What is $$I~=~\int_{\mathbb{R}}\! dx~g(x)~\delta(f(x)) \tag{A}$$ if the function $f$ only has isolated zeros $a_i$ with multiplicity $n_i$, where the index $i$ labels the zeros?
That is a good question. Below we will take a heuristic approach, and leave it to the reader to insert adequate assumptions to justify the various steps in the calculation.
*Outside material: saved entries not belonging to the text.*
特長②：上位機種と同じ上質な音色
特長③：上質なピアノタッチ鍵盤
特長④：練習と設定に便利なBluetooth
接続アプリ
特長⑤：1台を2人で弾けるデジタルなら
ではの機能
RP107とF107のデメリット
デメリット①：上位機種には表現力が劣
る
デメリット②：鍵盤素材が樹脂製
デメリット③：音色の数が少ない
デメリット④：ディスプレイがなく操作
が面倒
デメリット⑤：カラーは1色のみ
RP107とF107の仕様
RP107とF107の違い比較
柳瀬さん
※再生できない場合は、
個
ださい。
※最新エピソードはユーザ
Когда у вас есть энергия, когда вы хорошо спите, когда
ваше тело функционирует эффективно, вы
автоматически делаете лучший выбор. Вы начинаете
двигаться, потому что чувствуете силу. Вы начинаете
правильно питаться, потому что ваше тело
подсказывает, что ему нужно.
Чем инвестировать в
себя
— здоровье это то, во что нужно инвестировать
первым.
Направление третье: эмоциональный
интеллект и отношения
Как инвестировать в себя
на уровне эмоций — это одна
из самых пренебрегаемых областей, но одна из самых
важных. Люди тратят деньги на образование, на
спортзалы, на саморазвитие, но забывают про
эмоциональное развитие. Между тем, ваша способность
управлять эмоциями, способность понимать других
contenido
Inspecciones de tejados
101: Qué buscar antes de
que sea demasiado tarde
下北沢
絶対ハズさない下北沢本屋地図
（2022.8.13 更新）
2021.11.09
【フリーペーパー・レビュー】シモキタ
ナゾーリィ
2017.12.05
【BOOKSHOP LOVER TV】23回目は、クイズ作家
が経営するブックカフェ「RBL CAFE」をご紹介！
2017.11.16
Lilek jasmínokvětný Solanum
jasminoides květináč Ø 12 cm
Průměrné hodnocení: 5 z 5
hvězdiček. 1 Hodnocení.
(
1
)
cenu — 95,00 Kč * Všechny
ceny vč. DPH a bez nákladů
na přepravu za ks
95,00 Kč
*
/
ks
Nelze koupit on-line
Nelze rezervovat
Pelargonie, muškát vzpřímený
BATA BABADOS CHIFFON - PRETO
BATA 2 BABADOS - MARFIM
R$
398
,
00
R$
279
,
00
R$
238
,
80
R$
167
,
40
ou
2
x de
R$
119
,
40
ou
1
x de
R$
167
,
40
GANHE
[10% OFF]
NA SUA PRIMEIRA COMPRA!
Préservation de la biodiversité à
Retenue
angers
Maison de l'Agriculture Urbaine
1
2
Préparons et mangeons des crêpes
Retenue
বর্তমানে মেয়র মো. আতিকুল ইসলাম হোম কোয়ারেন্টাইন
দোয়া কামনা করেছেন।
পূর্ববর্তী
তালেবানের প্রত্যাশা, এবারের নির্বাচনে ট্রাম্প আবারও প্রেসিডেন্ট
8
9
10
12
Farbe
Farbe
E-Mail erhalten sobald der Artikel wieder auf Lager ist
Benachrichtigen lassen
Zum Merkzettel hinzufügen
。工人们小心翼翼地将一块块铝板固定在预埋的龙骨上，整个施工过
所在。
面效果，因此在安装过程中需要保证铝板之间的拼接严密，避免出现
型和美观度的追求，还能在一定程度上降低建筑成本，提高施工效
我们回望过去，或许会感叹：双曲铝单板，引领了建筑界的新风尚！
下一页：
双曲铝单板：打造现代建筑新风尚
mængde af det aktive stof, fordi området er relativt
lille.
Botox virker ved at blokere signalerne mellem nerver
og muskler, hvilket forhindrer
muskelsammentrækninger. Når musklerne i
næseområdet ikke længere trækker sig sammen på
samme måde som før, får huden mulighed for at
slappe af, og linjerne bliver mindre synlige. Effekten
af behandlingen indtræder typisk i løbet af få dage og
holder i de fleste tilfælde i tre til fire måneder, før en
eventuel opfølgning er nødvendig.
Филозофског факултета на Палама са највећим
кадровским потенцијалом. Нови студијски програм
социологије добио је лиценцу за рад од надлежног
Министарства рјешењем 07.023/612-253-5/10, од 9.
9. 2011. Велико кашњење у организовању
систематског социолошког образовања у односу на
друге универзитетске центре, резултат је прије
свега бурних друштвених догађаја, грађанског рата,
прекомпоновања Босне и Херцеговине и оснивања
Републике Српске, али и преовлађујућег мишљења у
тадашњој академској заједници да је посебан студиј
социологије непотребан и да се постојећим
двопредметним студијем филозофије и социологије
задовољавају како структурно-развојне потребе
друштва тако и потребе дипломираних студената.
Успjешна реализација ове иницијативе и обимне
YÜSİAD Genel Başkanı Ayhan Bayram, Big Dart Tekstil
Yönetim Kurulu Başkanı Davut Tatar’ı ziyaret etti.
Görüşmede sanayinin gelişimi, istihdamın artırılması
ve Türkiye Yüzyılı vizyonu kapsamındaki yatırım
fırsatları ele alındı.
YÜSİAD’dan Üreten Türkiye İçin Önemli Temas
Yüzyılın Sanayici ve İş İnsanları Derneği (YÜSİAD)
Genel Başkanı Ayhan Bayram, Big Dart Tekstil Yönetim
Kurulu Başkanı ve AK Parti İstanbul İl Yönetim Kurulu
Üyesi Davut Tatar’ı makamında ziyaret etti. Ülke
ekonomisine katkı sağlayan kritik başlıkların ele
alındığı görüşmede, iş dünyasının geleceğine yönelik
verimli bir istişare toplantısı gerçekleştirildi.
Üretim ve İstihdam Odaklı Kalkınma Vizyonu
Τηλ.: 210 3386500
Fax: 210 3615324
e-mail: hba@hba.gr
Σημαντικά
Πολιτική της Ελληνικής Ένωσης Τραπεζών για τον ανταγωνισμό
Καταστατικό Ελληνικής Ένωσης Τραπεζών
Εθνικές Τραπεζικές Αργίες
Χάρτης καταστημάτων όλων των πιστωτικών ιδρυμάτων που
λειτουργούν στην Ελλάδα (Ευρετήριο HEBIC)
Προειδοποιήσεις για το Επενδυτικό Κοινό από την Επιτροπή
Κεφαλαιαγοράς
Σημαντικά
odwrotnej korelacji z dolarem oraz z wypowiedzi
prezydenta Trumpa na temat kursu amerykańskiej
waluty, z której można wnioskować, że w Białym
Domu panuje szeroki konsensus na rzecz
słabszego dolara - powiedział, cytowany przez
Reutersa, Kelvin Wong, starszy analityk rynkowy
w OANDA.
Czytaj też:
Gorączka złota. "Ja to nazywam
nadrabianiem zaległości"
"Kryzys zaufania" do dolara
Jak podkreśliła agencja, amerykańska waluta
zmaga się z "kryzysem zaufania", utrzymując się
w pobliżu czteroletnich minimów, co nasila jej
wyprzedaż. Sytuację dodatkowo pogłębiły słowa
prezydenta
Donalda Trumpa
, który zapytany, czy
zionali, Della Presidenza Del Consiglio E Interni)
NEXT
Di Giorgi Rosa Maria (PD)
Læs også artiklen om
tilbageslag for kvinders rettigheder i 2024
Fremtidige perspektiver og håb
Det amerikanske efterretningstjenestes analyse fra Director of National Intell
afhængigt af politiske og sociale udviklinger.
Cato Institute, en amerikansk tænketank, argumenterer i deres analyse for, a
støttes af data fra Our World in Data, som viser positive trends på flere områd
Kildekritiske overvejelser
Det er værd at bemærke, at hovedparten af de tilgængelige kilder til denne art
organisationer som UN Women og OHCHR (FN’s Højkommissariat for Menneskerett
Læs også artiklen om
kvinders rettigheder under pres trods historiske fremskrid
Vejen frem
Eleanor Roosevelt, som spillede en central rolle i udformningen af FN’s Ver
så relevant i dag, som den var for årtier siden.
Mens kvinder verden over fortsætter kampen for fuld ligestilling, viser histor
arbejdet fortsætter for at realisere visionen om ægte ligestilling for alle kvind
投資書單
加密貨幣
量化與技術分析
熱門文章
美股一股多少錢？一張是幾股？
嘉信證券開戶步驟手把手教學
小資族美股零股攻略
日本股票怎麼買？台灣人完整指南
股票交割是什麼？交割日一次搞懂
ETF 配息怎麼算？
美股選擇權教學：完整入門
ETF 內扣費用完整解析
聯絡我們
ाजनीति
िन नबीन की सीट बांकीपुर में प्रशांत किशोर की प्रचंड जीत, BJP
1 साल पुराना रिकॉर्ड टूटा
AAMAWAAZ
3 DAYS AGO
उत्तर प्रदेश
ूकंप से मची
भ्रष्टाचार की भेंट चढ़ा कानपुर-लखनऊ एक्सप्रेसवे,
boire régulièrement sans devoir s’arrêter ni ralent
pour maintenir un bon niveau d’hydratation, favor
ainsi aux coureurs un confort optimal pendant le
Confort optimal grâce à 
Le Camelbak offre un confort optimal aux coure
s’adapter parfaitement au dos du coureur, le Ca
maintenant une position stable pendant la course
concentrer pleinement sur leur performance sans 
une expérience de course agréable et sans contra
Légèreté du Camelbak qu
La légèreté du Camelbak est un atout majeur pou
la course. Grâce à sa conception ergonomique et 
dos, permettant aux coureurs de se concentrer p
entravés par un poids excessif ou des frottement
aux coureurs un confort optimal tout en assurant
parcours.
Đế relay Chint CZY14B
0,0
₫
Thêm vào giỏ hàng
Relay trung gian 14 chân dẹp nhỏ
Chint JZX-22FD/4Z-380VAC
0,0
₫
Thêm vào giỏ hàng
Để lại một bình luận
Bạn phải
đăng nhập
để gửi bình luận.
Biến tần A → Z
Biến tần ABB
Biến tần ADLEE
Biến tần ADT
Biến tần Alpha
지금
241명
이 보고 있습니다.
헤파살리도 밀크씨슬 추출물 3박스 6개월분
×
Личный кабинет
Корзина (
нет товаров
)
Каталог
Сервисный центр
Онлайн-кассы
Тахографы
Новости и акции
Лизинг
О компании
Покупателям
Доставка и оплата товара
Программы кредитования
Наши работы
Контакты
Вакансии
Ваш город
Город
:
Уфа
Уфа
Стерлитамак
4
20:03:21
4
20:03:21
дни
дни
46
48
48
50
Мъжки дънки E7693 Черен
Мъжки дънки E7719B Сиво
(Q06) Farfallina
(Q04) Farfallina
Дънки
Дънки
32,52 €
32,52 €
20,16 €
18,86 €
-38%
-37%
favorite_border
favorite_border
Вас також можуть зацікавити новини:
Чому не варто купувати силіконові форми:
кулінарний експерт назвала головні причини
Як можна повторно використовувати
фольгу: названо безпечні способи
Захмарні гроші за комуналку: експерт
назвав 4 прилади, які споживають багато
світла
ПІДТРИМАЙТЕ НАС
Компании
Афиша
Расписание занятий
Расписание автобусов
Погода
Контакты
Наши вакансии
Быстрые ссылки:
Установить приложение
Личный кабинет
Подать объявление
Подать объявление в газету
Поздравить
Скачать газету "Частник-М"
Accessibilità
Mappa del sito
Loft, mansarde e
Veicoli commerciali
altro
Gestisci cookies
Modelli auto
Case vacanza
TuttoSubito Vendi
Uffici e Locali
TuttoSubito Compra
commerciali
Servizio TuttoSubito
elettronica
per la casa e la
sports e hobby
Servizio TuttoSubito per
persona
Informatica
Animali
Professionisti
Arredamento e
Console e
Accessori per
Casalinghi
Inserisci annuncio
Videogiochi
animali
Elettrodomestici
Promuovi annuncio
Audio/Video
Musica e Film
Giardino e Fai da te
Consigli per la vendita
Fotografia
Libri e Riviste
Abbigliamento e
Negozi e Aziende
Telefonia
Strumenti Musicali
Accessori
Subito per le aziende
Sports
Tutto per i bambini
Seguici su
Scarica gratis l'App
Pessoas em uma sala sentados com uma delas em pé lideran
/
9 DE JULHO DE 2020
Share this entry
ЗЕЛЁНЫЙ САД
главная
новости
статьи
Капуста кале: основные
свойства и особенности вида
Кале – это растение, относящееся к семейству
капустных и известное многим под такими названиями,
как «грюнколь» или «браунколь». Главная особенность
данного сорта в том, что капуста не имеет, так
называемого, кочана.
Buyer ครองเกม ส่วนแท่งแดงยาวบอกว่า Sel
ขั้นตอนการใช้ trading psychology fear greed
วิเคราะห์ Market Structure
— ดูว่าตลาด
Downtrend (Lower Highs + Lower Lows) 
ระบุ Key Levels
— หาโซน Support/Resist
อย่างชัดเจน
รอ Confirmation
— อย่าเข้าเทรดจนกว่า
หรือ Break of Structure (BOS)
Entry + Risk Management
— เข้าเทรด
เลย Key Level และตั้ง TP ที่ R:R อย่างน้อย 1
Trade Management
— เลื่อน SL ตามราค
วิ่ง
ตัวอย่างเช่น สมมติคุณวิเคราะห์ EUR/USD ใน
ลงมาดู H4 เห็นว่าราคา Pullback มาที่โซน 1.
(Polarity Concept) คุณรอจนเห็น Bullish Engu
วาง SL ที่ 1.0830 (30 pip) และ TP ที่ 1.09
The answer is then
$$I~=~\sum_i \frac{(n_i-1)!}{|f^{(n_i)}(a_i)|} \lim_{y\to 0^+}\frac{g(a_i+\sqrt[n_i]{y})+g(a_i-\sqrt[n_i]{y})}{2y^{1-\frac{1}{n_i}}}. \tag{B}$$
Obviously, the limits in eq. (B) might not exist.
Sketched proof of formula (B). Since each zero is isolated, it is enough to just consider one zero $a$. By translational symmetry of the Lebesgue measure, we can assume that the zero is at the origin $a=0$. It follows that it is enough to consider $$f(x)~=~Ax^n, \tag{C}$$ where $$A~=~\frac{f^{(n)}(0)}{n!}~\neq~ 0.\tag{D}$$ We can throw the constant $A$ outside of the Dirac delta distribution as $\frac{1}{|A|}$. Then $$I~=~\frac{1}{|A|}\int_{\mathbb{R}}\! dx~g(x)\delta(x^n) ~=~\frac{1}{|A|}\int_{\mathbb{R}_+}\! dx~[g(x)+g(-x)]\delta(x^n)$$ $$~\stackrel{y=x^n}{=}~\frac{1}{|A|}\int_{\mathbb{R}_+}\! \frac{dy}{ny^{1-\frac{1}{n}}}~[g(\sqrt[n]{y})+g(-\sqrt[n]{y})]\delta(y) ~=~\lim_{y\to 0^+}\frac{g(\sqrt[n]{y})+g(-\sqrt[n]{y})}{2n|A|y^{1-\frac{1}{n}}}, \tag{E}$$ which reproduces the familiar result $$I~=~\frac{g(0)}{|f^{\prime}(0)|}\quad\text{for}\quad n~=~1.\tag{F}$$ $\Box$
Secondly, OP is asking what is wrong with his second calculation? For starters, it seems that OP is forgetting the Jacobian factor under integration by substitution.
Solution 2:
If $f'(a_i) = 0$ then the substitution $x = f^{-1}(y)$ is invalid because $f^{-1}$ is not differentiable in $a_i$.